--- Exercise brief ---
Restate all entries word for word, minus pictures.

[Data for processing — start]

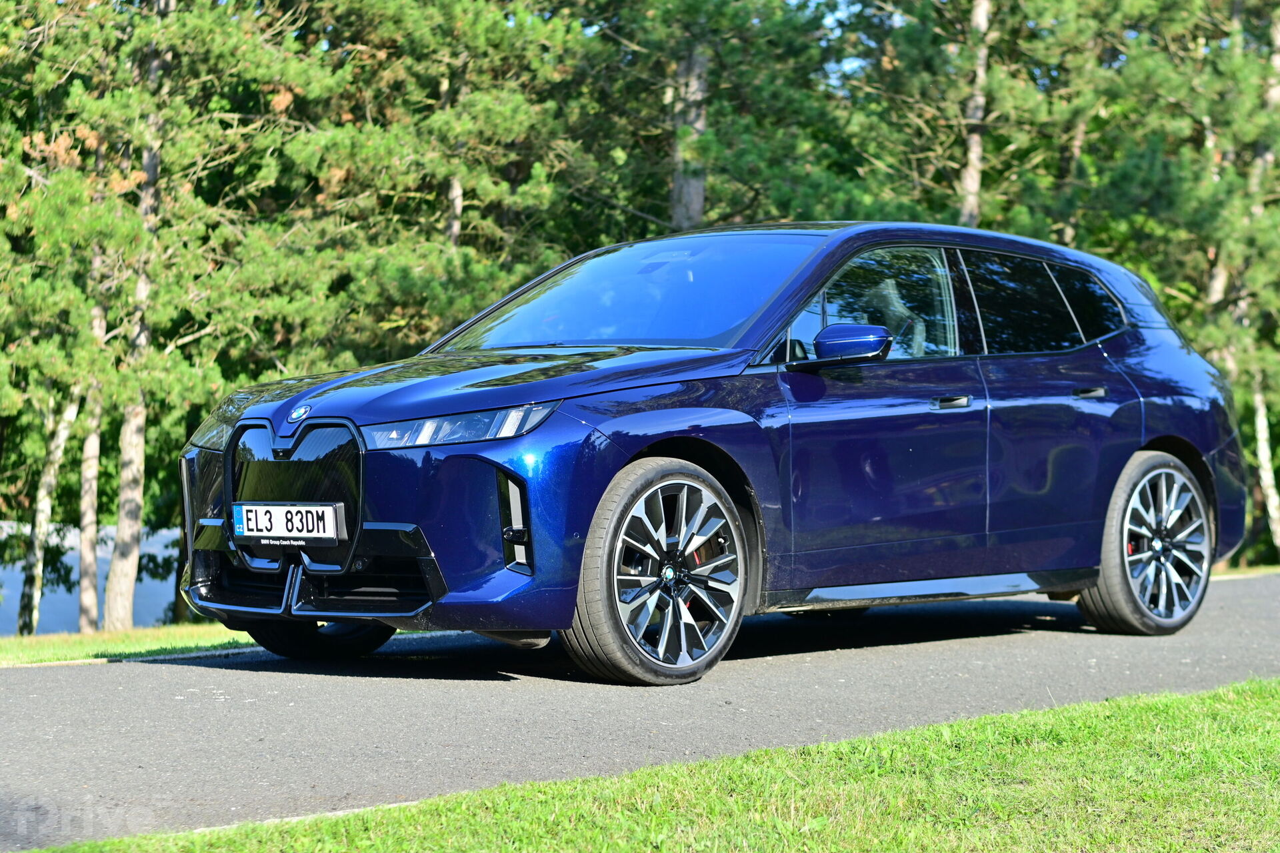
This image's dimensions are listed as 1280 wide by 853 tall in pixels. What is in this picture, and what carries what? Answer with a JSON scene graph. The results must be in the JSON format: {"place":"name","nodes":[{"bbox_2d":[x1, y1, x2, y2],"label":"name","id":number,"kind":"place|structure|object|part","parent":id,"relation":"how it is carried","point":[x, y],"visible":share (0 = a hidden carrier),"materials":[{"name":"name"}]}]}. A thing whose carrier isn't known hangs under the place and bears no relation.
{"place":"outdoors","nodes":[
{"label":"outdoors","id":0,"kind":"place"},
{"bbox_2d":[0,521,181,632],"label":"water","id":1,"kind":"structure","parent":0,"point":[61,605],"materials":[{"name":"blue liquid"}]},
{"bbox_2d":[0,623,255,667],"label":"grass strip","id":2,"kind":"structure","parent":0,"point":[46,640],"materials":[{"name":"green plant"}]},
{"bbox_2d":[12,386,78,636],"label":"birch tree","id":3,"kind":"object","parent":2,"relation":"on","point":[49,479],"visible":0.51,"materials":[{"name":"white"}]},
{"bbox_2d":[76,270,109,635],"label":"tree","id":4,"kind":"object","parent":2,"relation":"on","point":[93,553],"visible":0.45,"materials":[{"name":"brown plant"}]},
{"bbox_2d":[100,0,171,632],"label":"pine tree","id":5,"kind":"object","parent":2,"relation":"on","point":[129,568],"visible":0.76,"materials":[{"name":"brown plant"}]},
{"bbox_2d":[0,570,1279,852],"label":"road","id":6,"kind":"structure","parent":0,"point":[13,705],"materials":[{"name":"grey asphalt"}]},
{"bbox_2d":[176,220,1249,688],"label":"car","id":7,"kind":"object","parent":6,"relation":"on","point":[1161,431],"visible":0.97,"materials":[{"name":"blue metal"}]},
{"label":"headlight","id":8,"kind":"part","parent":7,"relation":"part of","materials":[{"name":"clear plastic"}]},
{"bbox_2d":[232,502,347,545],"label":"license plate","id":9,"kind":"object","parent":7,"relation":"attached to","point":[279,531],"visible":0.98,"materials":[{"name":"white metal"}]},
{"label":"grille","id":10,"kind":"part","parent":7,"relation":"part of","materials":[{"name":"black plastic"}]},
{"label":"wheel","id":11,"kind":"part","parent":7,"relation":"part of","materials":[{"name":"black rubber"}]},
{"label":"headlight","id":12,"kind":"part","parent":7,"relation":"part of","materials":[{"name":"clear plastic"}]},
{"label":"hood","id":13,"kind":"part","parent":7,"relation":"part of","materials":[{"name":"blue metal"}]},
{"label":"windshield","id":14,"kind":"part","parent":7,"relation":"part of","materials":[{"name":"glass"}]},
{"label":"wheel","id":15,"kind":"part","parent":7,"relation":"part of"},
{"label":"mirror","id":16,"kind":"part","parent":7,"relation":"part of","materials":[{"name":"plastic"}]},
{"label":"front door window","id":17,"kind":"part","parent":7,"relation":"part of","materials":[{"name":"glass"}]},
{"label":"front door handle","id":18,"kind":"part","parent":7,"relation":"part of","materials":[{"name":"metal"}]},
{"label":"windows","id":19,"kind":"part","parent":7,"relation":"part of","materials":[{"name":"black glass"}]},
{"label":"quarter window","id":20,"kind":"part","parent":7,"relation":"part of","materials":[{"name":"black glass"}]},
{"label":"door handle","id":21,"kind":"part","parent":7,"relation":"part of","materials":[{"name":"metal"}]},
{"label":"wheel","id":22,"kind":"part","parent":7,"relation":"part of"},
{"bbox_2d":[14,679,1279,852],"label":"lawn","id":23,"kind":"structure","parent":0,"point":[1233,720],"materials":[{"name":"green plant"}]},
{"bbox_2d":[797,0,867,84],"label":"sky","id":24,"kind":"structure","parent":0,"point":[855,9],"materials":[{"name":"blue"}]},
{"bbox_2d":[1211,563,1279,577],"label":"grass verge","id":25,"kind":"structure","parent":0,"point":[1233,571],"materials":[{"name":"green plant"}]},
{"label":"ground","id":26,"kind":"structure","parent":0},
{"bbox_2d":[237,0,597,366],"label":"pine tree","id":27,"kind":"object","parent":26,"relation":"on","point":[495,108],"visible":0.72,"materials":[{"name":"plant"}]},
{"bbox_2d":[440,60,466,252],"label":"pine tree","id":28,"kind":"object","parent":26,"relation":"on","point":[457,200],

[Data for processing — finish]

--- Task solution ---
This image's dimensions are listed as 1280 wide by 853 tall in pixels. What is in this picture, and what carries what? Answer with a JSON scene graph. The results must be in the JSON format: {"place":"name","nodes":[{"bbox_2d":[x1, y1, x2, y2],"label":"name","id":number,"kind":"place|structure|object|part","parent":id,"relation":"how it is carried","point":[x, y],"visible":share (0 = a hidden carrier),"materials":[{"name":"name"}]}]}. A thing whose carrier isn't known hangs under the place and bears no relation.
{"place":"outdoors","nodes":[
{"label":"outdoors","id":0,"kind":"place"},
{"bbox_2d":[0,521,181,632],"label":"water","id":1,"kind":"structure","parent":0,"point":[61,605],"materials":[{"name":"blue liquid"}]},
{"bbox_2d":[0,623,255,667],"label":"grass strip","id":2,"kind":"structure","parent":0,"point":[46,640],"materials":[{"name":"green plant"}]},
{"bbox_2d":[12,386,78,636],"label":"birch tree","id":3,"kind":"object","parent":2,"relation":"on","point":[49,479],"visible":0.51,"materials":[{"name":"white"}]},
{"bbox_2d":[76,270,109,635],"label":"tree","id":4,"kind":"object","parent":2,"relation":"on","point":[93,553],"visible":0.45,"materials":[{"name":"brown plant"}]},
{"bbox_2d":[100,0,171,632],"label":"pine tree","id":5,"kind":"object","parent":2,"relation":"on","point":[129,568],"visible":0.76,"materials":[{"name":"brown plant"}]},
{"bbox_2d":[0,570,1279,852],"label":"road","id":6,"kind":"structure","parent":0,"point":[13,705],"materials":[{"name":"grey asphalt"}]},
{"bbox_2d":[176,220,1249,688],"label":"car","id":7,"kind":"object","parent":6,"relation":"on","point":[1161,431],"visible":0.97,"materials":[{"name":"blue metal"}]},
{"label":"headlight","id":8,"kind":"part","parent":7,"relation":"part of","materials":[{"name":"clear plastic"}]},
{"bbox_2d":[232,502,347,545],"label":"license plate","id":9,"kind":"object","parent":7,"relation":"attached to","point":[279,531],"visible":0.98,"materials":[{"name":"white metal"}]},
{"label":"grille","id":10,"kind":"part","parent":7,"relation":"part of","materials":[{"name":"black plastic"}]},
{"label":"wheel","id":11,"kind":"part","parent":7,"relation":"part of","materials":[{"name":"black rubber"}]},
{"label":"headlight","id":12,"kind":"part","parent":7,"relation":"part of","materials":[{"name":"clear plastic"}]},
{"label":"hood","id":13,"kind":"part","parent":7,"relation":"part of","materials":[{"name":"blue metal"}]},
{"label":"windshield","id":14,"kind":"part","parent":7,"relation":"part of","materials":[{"name":"glass"}]},
{"label":"wheel","id":15,"kind":"part","parent":7,"relation":"part of"},
{"label":"mirror","id":16,"kind":"part","parent":7,"relation":"part of","materials":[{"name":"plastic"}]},
{"label":"front door window","id":17,"kind":"part","parent":7,"relation":"part of","materials":[{"name":"glass"}]},
{"label":"front door handle","id":18,"kind":"part","parent":7,"relation":"part of","materials":[{"name":"metal"}]},
{"label":"windows","id":19,"kind":"part","parent":7,"relation":"part of","materials":[{"name":"black glass"}]},
{"label":"quarter window","id":20,"kind":"part","parent":7,"relation":"part of","materials":[{"name":"black glass"}]},
{"label":"door handle","id":21,"kind":"part","parent":7,"relation":"part of","materials":[{"name":"metal"}]},
{"label":"wheel","id":22,"kind":"part","parent":7,"relation":"part of"},
{"bbox_2d":[14,679,1279,852],"label":"lawn","id":23,"kind":"structure","parent":0,"point":[1233,720],"materials":[{"name":"green plant"}]},
{"bbox_2d":[797,0,867,84],"label":"sky","id":24,"kind":"structure","parent":0,"point":[855,9],"materials":[{"name":"blue"}]},
{"bbox_2d":[1211,563,1279,577],"label":"grass verge","id":25,"kind":"structure","parent":0,"point":[1233,571],"materials":[{"name":"green plant"}]},
{"label":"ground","id":26,"kind":"structure","parent":0},
{"bbox_2d":[237,0,597,366],"label":"pine tree","id":27,"kind":"object","parent":26,"relation":"on","point":[495,108],"visible":0.72,"materials":[{"name":"plant"}]},
{"bbox_2d":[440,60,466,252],"label":"pine tree","id":28,"kind":"object","parent":26,"relation":"on","point":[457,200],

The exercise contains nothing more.